The public health community will argue that allowing to-go drinks and open containers will encourage people to drink more. That may be true to a degree, but it's mostly beside the point. The big change under shutdowns is not that people have stopped drinking, it's that they are drinking in ways that don't provide revenue to the owners and employees of bars and restaurants. While governments have considered various ways to support small businesses, they have been insufficient to prevent a bloodbath in the hospitality industry. By one estimate, a quarter of U.S. restaurants won't reopen ever again. Bars and restaurants simply won't survive if they can't engage in direct trade with their patrons.

In the absence of a vaccine or massively expanded test-and-trace capacity, the safest way to make that trade possible is to minimize indoor congregation. That rules out crowded bars, but it doesn't necessarily rule out the expansion of drink-friendly outdoor spaces or picking up beer, wine, or cocktails for a leisurely ramble around the neighborhood, especially in walkable urban areas.
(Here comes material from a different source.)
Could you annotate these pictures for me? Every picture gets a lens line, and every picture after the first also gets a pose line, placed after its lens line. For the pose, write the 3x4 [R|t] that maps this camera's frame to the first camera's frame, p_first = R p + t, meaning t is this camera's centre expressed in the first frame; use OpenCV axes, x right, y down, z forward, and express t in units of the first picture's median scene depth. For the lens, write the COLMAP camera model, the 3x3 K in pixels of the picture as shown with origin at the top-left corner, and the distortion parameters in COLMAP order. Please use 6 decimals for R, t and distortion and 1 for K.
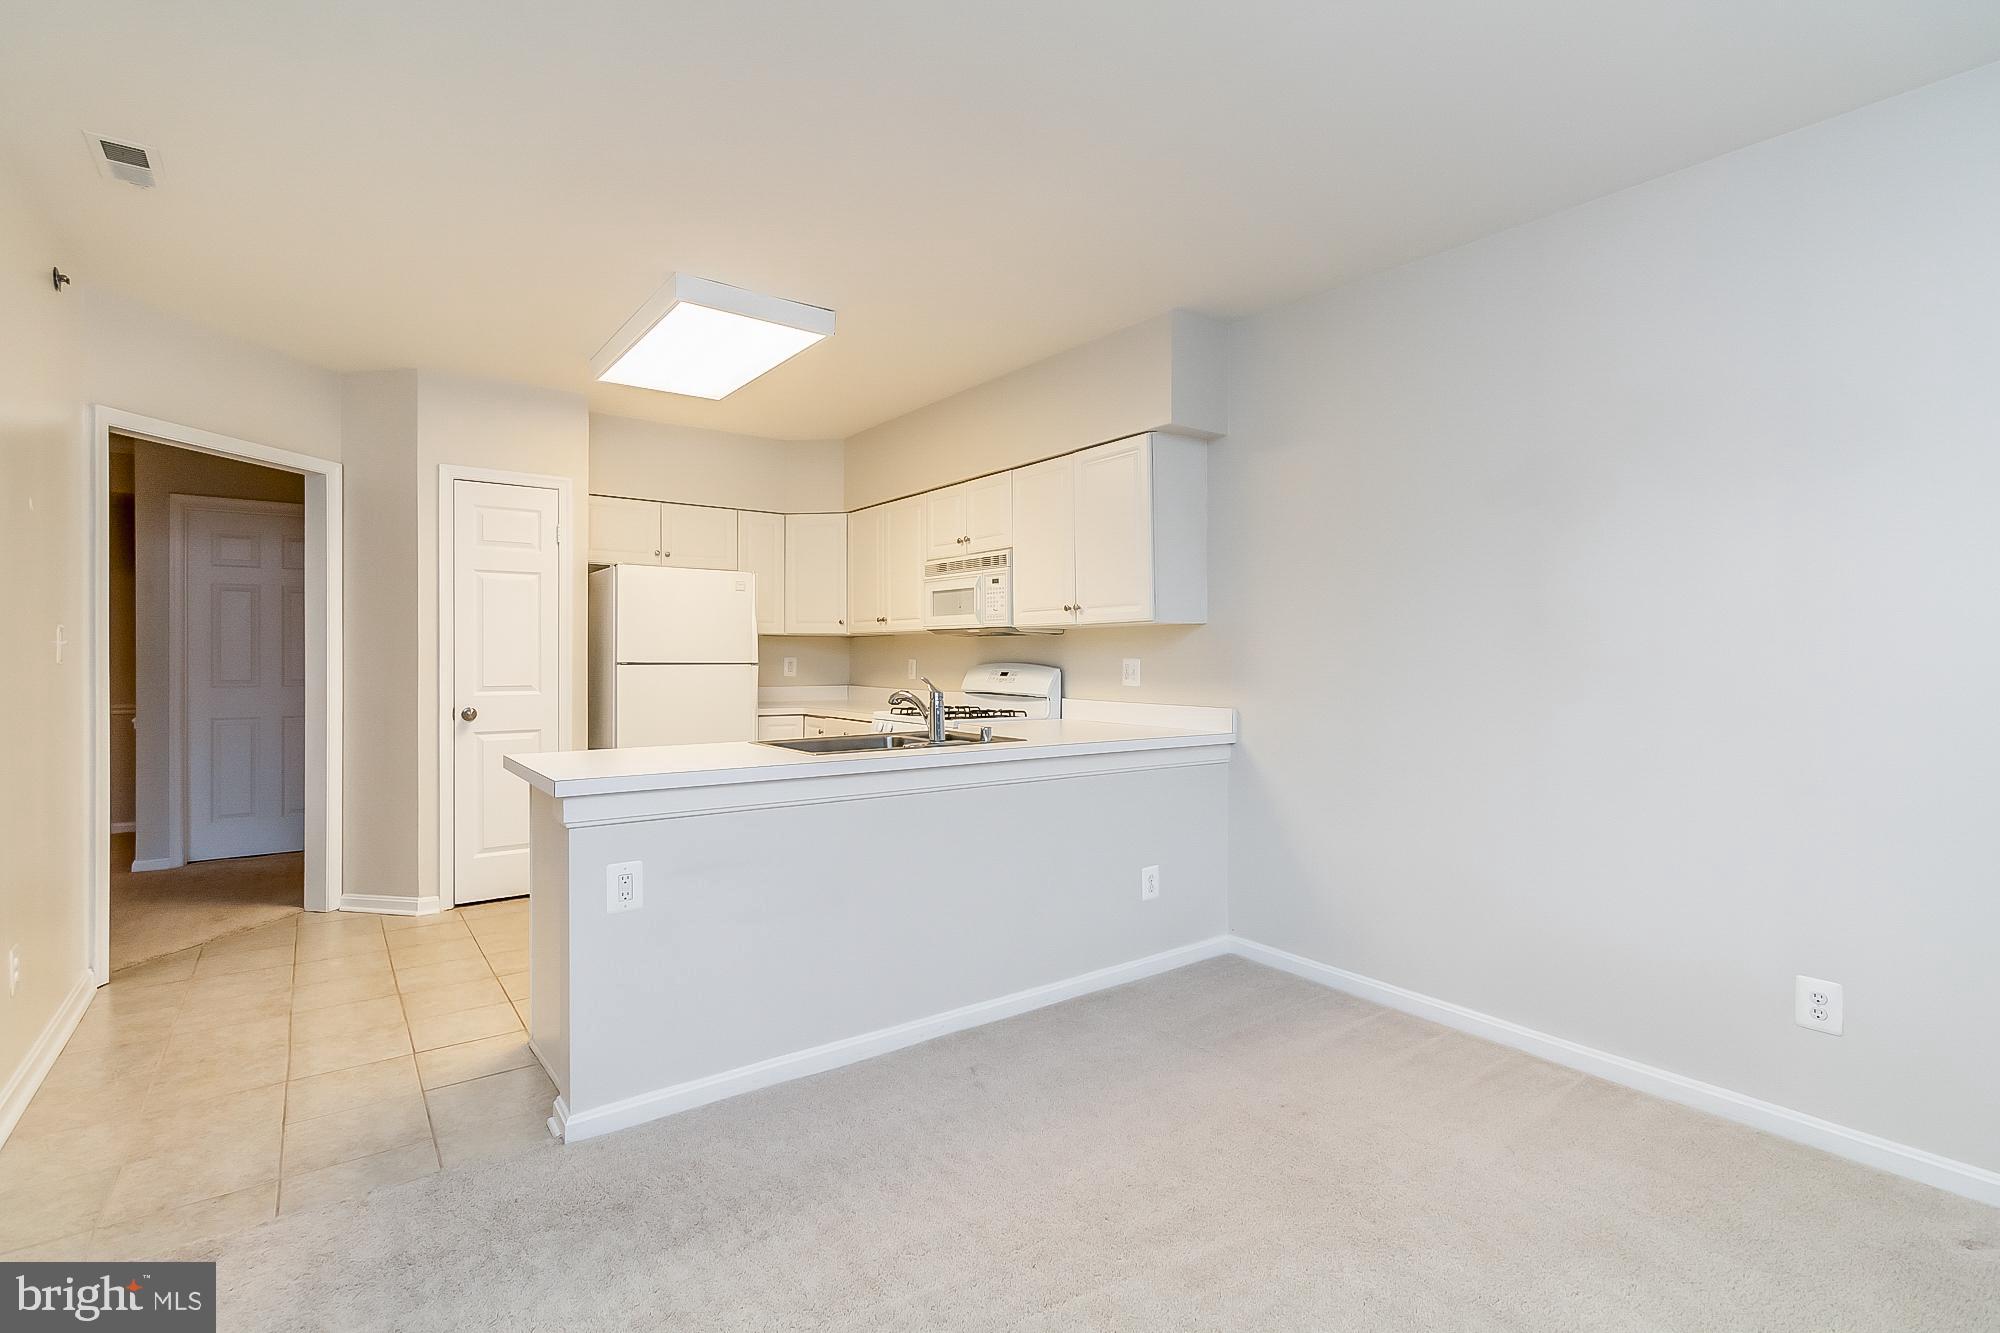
lens RADIAL K [[935.9, 0, 1006.2], [0, 935.9, 650.0], [0, 0, 1]] dist [-0.002088, -0.000442]
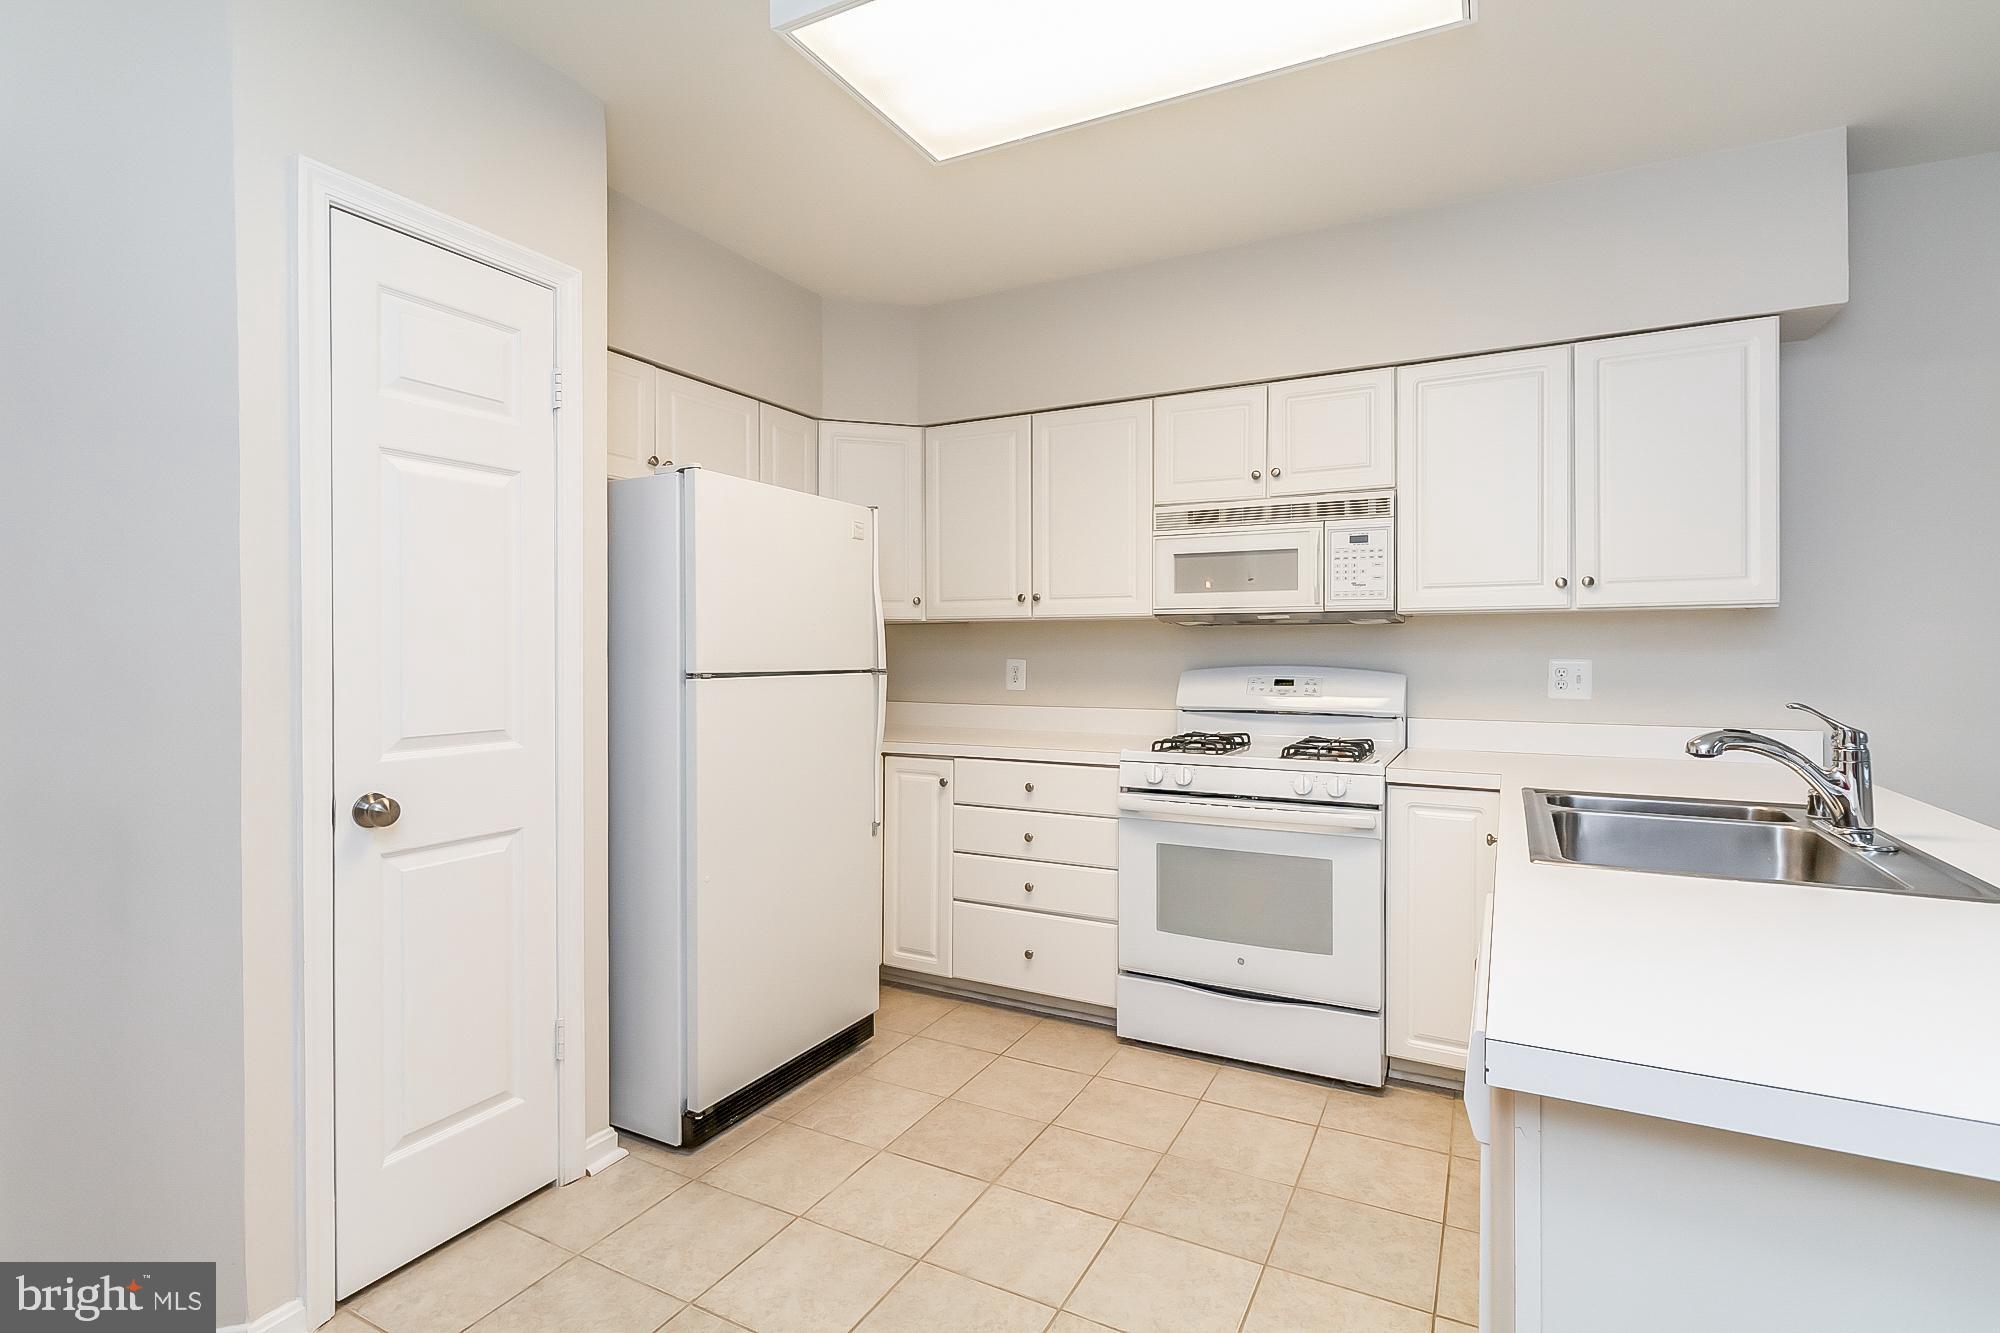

Yet current reopening plans are focused on bringing patrons inside bars and restaurants, precisely where both they and employees may be most at risk of transmitting the virus.

To walk around my city now is to be constantly reminded of the shuttered places where in ordinary times I would be tempted to stop in for a snack, a coffee, or a drink. If we want the businesses we love to be there when we reach the other side of this pandemic, we need ways to support them.

Removing barriers imposed by restrictive alcohol regulations has proven to be one means of doing this. Perhaps, with some care, we can extend that to allowing drinks outside, whether by extending seating into streets and sidewalks or by relaxing open container laws. And if, when this is over, we decide that we don't wish to return to criminalizing responsible drinking in public spaces, that temporary repeal could become permanent.

(Disclosure: I work in the hospitality industry, consulting for spirits brands and sometimes working as a bartender.)